The continued development and evolution of important standards and methods of practice results from ongoing, in-depth partnerships with suppliers and customers and through development of multidisciplined counterfeit-mitigation systems. New relevant regulatory standards are continually released: For example, the SAE’s AS6174 (“Counterfeit Materiel; Assuring Acquisition of Authentic and Conforming Materiel”) standard now includes nonelectrical component counterfeit mitigation. Defense and aerospace suppliers – all of whom are routinely audited by customers to illustrate their compliance for electrical, electronic, and electromechanical (EEE) parts – must now evolve their methods in recognition of the non-EEE component counterfeit threat.

In addition, suppliers must also be prepared to address customer-specific counterfeit-mitigation standards. Globally, supply-chain and quality professionals focus their efforts on acquisition of parts from trusted sources including franchised distribution and/or direct from original component manufacturers/original equipment manufacturers (OCMs/OEMs). Most have processes in place to engage suppliers to test, source, certify, and track alternate sources of components where required.

The ability to audit compliance with today’s existing standards and with emerging new standards requires a deep knowledge of the industry and of trusted franchised distributors to ensure that the OCM/OEM chain of custody is in place all the way from the OEM through to the component’s sale. An interdisciplinary approach in organizations is not restricted to supply-chain management, but must also include a partnership with the COTS supplier’s engineering, quality engineering, regulatory and procurement, and life-cycle services teams.

Supply-chain organizations should minimize the risk of obsolescence by executing “last-time buys” (LTB) to extend product life and avoid the need to procure obsolete parts from brokers post-LTB.

In the situation where a component does become obsolete, the supply chain should consider nonfranchised sources only where there is no drop-in alternative. In such a case, applicable internal or external approvals are pursued if a broker-sourced part is to be used, and then only from a limited and approved source base. These sources must be subject to intense audits, and any device provided by a broker must be tested by the source’s internal or accredited labs in compliance with customer (if required), supplier, and industry-mandated validation methods. When an authenticated broker part is used, the COTS supplier must perform disciplined configuration-control practices to ensure that the brokered part receives a unique part number.

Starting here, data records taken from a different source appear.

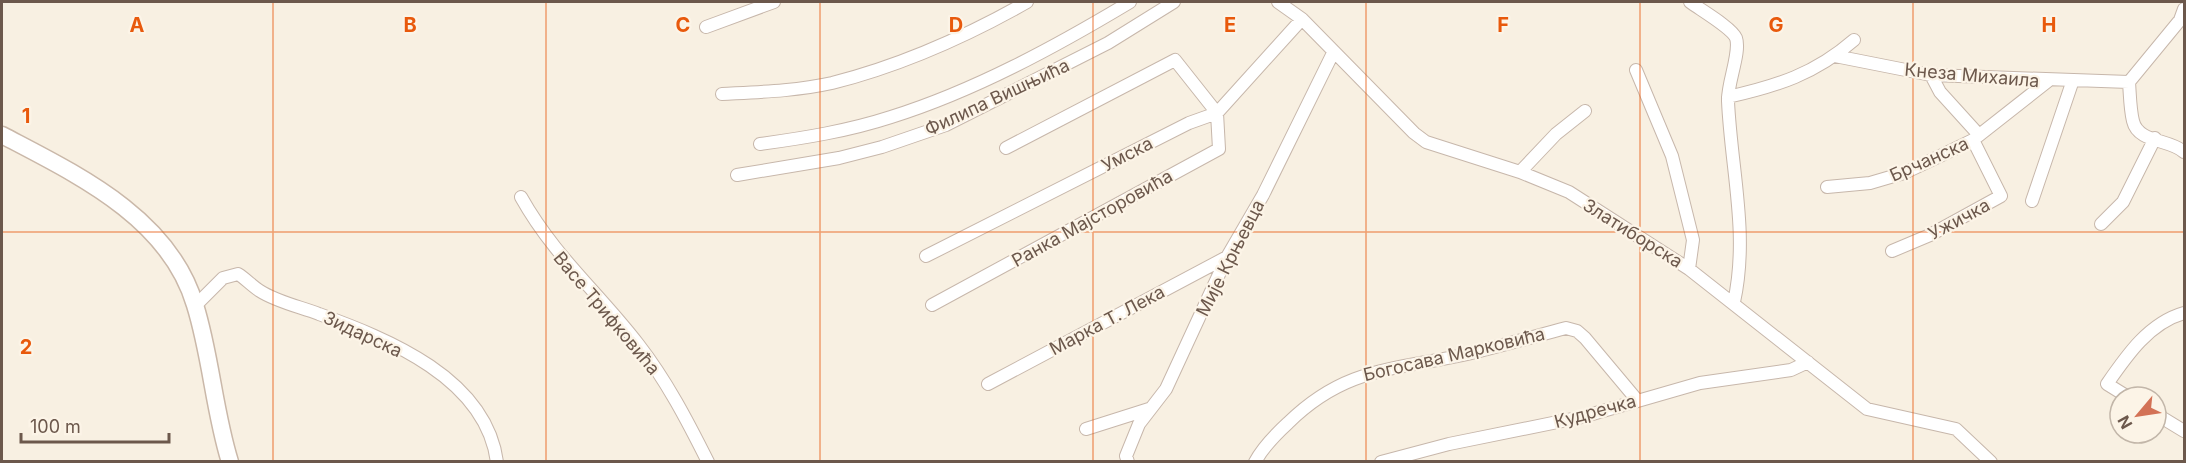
<svg xmlns="http://www.w3.org/2000/svg" width="2186" height="463" font-family="Inter,sans-serif">
  <rect width="100%" height="100%" fill="#f8f0e2"/>
  <g fill="none" stroke-linecap="round" stroke-linejoin="round">
    <g stroke="#c7b7ab" stroke-width="14">
      <path id="street" d="M1278,2L1302,19L1414,133L1426,142L1520,172L1569,192L1689,269L1867,409L1956,429L1991,462
        M1690,2C1701,10 1732,28 1736,38C1741,52 1727,84 1728,101C1731,169 1749,234 1734,302
        M706,27L774,2
        M1835,56L1931,75L2129,82
        M1636,70L1672,156L1693,240L1689,269
        M1931,75L1940,92L1979,135
        M2129,82C2130,95 2130,109 2133,121C2138,143 2170,139 2184,152
        M2129,82L2180,20L2184,9
        M722,94C759,92 796,91 832,83C899,66 967,36 1027,2
        M1728,97C1777,86 1815,74 1854,40
        M760,144C804,138 848,131 891,117C974,91 1055,47 1130,2
        M1520,172L1556,134L1585,111
        M737,175L839,158L882,147L946,125L1108,43L1174,2
        M1827,187L1870,183L1904,173L1940,156L1973,140L2048,81
        M521,197C554,256 598,292 638,344C666,380 687,420 708,462
        M2032,201L2073,80
        M2101,224L2123,202L2155,138
        M1892,251L1930,235L2001,196L1973,140
        M926,256L1189,123L1217,113L1302,19
        M196,305L223,278L238,274C246,279 252,286 260,291C277,302 301,307 319,314C388,339 486,378 497,462
        M932,305L1219,149L1217,113L1175,60L1006,148
        M988,384L1227,257
        M2128,397L2107,384C2127,355 2149,323 2184,313
        M2156,414L2184,431
        M1086,429L1149,409
        M1128,462L1126,456L1139,424L1166,389L1227,257L1263,195L1333,53
        M1255,462C1263,447 1276,434 1288,423C1344,368 1392,370 1463,355C1498,347 1532,337 1566,328L1577,331L1585,338L1637,400
        M1381,462L1449,444L1582,417L1700,383L1791,370L1808,362"/>
    </g>
    <g stroke="#cab8a9" stroke-width="19">
      <path id="secondary" d="M2,135C76,174 169,217 195,305C211,356 214,411 230,462"/>
    </g>
    <use href="#street" stroke="#fff" stroke-width="12"/>
    <use href="#secondary" stroke="#fff" stroke-width="16"/>
  </g>
  <path fill="none" stroke="#e8590c" stroke-width="1.5" stroke-opacity="0.55" d="M273,2V462M546,2V462M820,2V462M1093,2V462M1366,2V462M1640,2V462M1913,2V462M2,232H2184"/>
  <g text-anchor="middle" dominant-baseline="central" stroke-width="4.5" stroke-linejoin="round" paint-order="stroke">
    <g font-size="18" fill="#6c584c" stroke="#fcf4e7">
      <text transform="translate(1972 75) rotate(5)">Кнеза Михаила</text>
      <text transform="translate(997 97) rotate(-25)">Филипа Вишњића</text>
      <text transform="translate(1127 154) rotate(-27)">Умска</text>
      <text transform="translate(1929 159) rotate(-24)">Брчанска</text>
      <text transform="translate(1092 218) rotate(-29)">Ранка Мајсторовића</text>
      <text transform="translate(1959 219) rotate(-28)">Ужичка</text>
      <text transform="translate(1633 233) rotate(32)">Златиборска</text>
      <text transform="translate(1230 258) rotate(-63)">Мије Крњевца</text>
      <text transform="translate(607 313) rotate(50)">Васе Трифковића</text>
      <text transform="translate(1107 320) rotate(-28)">Марка Т. Лека</text>
      <text transform="translate(363 334) rotate(25)">Зидарска</text>
      <text transform="translate(1454 354) rotate(-13)">Богосава Марковића</text>
      <text transform="translate(1595 411) rotate(-15)">Кудречка</text>
    </g>
  </g>
  <g font-size="20" text-anchor="middle" font-weight="bold" fill="#e8590c" stroke="#fcf4e7" stroke-width="4.5" stroke-linejoin="round" paint-order="stroke">
    <text x="137" y="32">A</text>
    <text x="410" y="32">B</text>
    <text x="683" y="32">C</text>
    <text x="956" y="32">D</text>
    <text x="1230" y="32">E</text>
    <text x="1503" y="32">F</text>
    <text x="1776" y="32">G</text>
    <text x="2049" y="32">H</text>
    <text x="26" y="123">1</text>
    <text x="26" y="354">2</text>
  </g>
  <rect width="2186" height="463" fill="none" stroke="#6c584c" stroke-width="6"/>
  <g transform="translate(2138 415) rotate(241)"><circle r="28" fill="#fcf4e7" stroke="#c2b6a9" stroke-width="1.5"/>
  <path d="M0-4.5L10 22L0 15L-10 22Z" fill="#d37256"/>
  <text y="-9" font-size="16" font-weight="bold" text-anchor="middle" fill="#6c584c">N</text>
  </g>
  <path d="M21 433v9h148v-9" fill="none" stroke="#6c584c" stroke-width="3"/>
  <text x="30" y="433" font-size="18" fill="#6c584c" stroke="#fcf4e7" stroke-width="4.5" paint-order="stroke">100 m</text>
</svg>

To ensure that their supplier is staying up to date with the latest trends in underworld counterfeiting and the most up-to-date techniques for mitigating them, systems integrators should query their supplier about what industry organizations they are members of and/or which they actively monitor. Maintaining membership in and monitoring the latest proposals from committees such as SAE G19 AS5553 is critical for staying ahead of the counterfeit game.

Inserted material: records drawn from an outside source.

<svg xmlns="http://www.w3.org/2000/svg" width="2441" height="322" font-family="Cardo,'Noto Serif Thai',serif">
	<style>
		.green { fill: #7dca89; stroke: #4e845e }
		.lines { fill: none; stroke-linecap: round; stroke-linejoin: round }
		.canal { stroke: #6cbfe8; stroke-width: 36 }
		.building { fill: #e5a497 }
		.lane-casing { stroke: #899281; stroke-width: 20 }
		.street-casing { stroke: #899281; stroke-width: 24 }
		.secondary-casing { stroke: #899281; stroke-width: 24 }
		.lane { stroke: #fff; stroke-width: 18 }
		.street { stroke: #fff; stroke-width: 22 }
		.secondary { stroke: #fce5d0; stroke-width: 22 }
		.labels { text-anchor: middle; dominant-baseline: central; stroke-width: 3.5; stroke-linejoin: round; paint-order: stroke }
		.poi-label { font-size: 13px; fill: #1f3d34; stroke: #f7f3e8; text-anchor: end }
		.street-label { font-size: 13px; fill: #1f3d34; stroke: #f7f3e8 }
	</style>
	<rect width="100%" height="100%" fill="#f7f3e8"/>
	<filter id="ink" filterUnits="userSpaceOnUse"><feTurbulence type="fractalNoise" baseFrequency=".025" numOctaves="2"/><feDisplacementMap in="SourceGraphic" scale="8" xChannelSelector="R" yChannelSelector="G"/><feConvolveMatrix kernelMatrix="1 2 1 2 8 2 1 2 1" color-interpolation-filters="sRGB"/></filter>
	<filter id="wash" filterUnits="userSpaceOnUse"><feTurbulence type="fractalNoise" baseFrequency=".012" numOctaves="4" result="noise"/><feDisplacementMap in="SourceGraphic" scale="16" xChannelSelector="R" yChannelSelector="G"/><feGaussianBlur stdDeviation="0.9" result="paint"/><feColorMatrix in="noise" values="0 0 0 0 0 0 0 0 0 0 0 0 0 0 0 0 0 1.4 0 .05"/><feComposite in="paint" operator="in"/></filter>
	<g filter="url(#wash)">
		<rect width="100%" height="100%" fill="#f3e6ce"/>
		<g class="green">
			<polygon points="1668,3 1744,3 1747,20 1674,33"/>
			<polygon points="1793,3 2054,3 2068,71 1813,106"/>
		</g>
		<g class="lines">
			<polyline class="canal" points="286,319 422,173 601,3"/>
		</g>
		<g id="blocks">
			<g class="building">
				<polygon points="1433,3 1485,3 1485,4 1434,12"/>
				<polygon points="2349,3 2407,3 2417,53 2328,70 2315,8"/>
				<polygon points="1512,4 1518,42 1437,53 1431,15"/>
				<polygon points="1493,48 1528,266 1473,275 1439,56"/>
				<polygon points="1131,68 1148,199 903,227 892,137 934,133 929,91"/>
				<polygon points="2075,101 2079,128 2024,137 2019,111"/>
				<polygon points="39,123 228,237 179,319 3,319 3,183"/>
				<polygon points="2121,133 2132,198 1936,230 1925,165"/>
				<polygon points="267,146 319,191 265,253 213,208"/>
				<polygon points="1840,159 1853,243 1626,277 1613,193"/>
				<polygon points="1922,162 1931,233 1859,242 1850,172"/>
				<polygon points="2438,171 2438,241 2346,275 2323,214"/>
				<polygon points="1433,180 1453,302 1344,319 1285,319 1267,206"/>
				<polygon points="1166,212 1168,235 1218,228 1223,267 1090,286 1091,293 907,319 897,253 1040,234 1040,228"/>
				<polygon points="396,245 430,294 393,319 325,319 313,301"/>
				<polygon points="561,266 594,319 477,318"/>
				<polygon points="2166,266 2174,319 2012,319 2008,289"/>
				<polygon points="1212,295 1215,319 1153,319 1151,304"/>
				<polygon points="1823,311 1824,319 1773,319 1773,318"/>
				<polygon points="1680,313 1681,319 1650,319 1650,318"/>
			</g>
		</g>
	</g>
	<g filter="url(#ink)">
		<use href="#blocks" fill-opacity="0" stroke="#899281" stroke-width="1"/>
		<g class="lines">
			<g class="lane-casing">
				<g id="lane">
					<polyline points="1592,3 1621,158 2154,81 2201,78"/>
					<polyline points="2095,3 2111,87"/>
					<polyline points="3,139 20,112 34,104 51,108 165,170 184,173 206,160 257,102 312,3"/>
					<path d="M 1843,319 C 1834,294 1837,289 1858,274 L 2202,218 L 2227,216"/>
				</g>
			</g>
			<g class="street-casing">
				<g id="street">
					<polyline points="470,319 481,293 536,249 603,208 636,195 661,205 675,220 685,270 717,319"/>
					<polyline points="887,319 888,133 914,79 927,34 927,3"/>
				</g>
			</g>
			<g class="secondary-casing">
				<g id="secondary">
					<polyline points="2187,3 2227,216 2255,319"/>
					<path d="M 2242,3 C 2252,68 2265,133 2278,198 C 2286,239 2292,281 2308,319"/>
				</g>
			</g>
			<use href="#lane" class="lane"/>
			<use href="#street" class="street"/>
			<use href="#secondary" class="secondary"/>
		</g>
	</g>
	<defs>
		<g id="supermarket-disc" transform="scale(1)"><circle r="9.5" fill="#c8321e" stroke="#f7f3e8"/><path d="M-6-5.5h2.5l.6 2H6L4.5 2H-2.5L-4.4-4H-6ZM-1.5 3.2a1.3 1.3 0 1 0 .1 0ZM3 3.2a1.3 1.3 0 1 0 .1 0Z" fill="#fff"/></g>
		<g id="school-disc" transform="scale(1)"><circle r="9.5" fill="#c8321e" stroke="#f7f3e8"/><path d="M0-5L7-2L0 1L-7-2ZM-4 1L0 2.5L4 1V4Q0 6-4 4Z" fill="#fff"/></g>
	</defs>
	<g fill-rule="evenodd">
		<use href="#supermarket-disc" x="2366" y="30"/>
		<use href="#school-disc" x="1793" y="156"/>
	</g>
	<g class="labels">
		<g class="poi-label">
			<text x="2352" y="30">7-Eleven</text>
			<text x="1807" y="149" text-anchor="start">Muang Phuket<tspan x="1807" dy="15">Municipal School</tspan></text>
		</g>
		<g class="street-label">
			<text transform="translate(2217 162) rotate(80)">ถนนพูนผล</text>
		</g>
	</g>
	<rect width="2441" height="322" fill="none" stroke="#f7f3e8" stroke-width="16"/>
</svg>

Leading COTS suppliers should monitor vocal industry and nongovernmental agencies that report on and track sources of and trends in detected counterfeit materials. It’s also important for COTS suppliers to monitor counterfeit occurrences and share these experiences via reporting bodies such as the Government Industry Data Exchange Program (GIDEP), the U.K.’s ESCO Council, and counterfeit-mitigation suppliers such as ERAI. Active involvement and communication with these bodies is critical for reducing the risk posed by counterfeits; it is the COTS industry’s duty to report violators in order to prevent any further violations.

One proven way of verifying a COTS supplier’s ability to mitigate counterfeits is to ask what formal certifications they have earned, such as AS5553, AS6081, or ISO/IEC 17025. Recently, SAE released a technical certification in their NADCAP [National Aerospace and Defense Contractors Accreditation Program] suite that will provide technical acknowledgement, via auditing, that a supplier adheres to AS5553 requirements.

In addition, that old adage made popular by President Ronald Reagan, “Trust, but verify,” comes into play: Trust in your supplier’s certification but verify by their performance to ensure that they, and any brokers and distributors they use, have demonstrated their commitment and adherence to the world of counterfeit mitigation and prevention.

Larry McHenry, CET/CQE, is senior manager for Quality Assurance, C4S-ISR, for Curtiss-Wright Defense Solutions.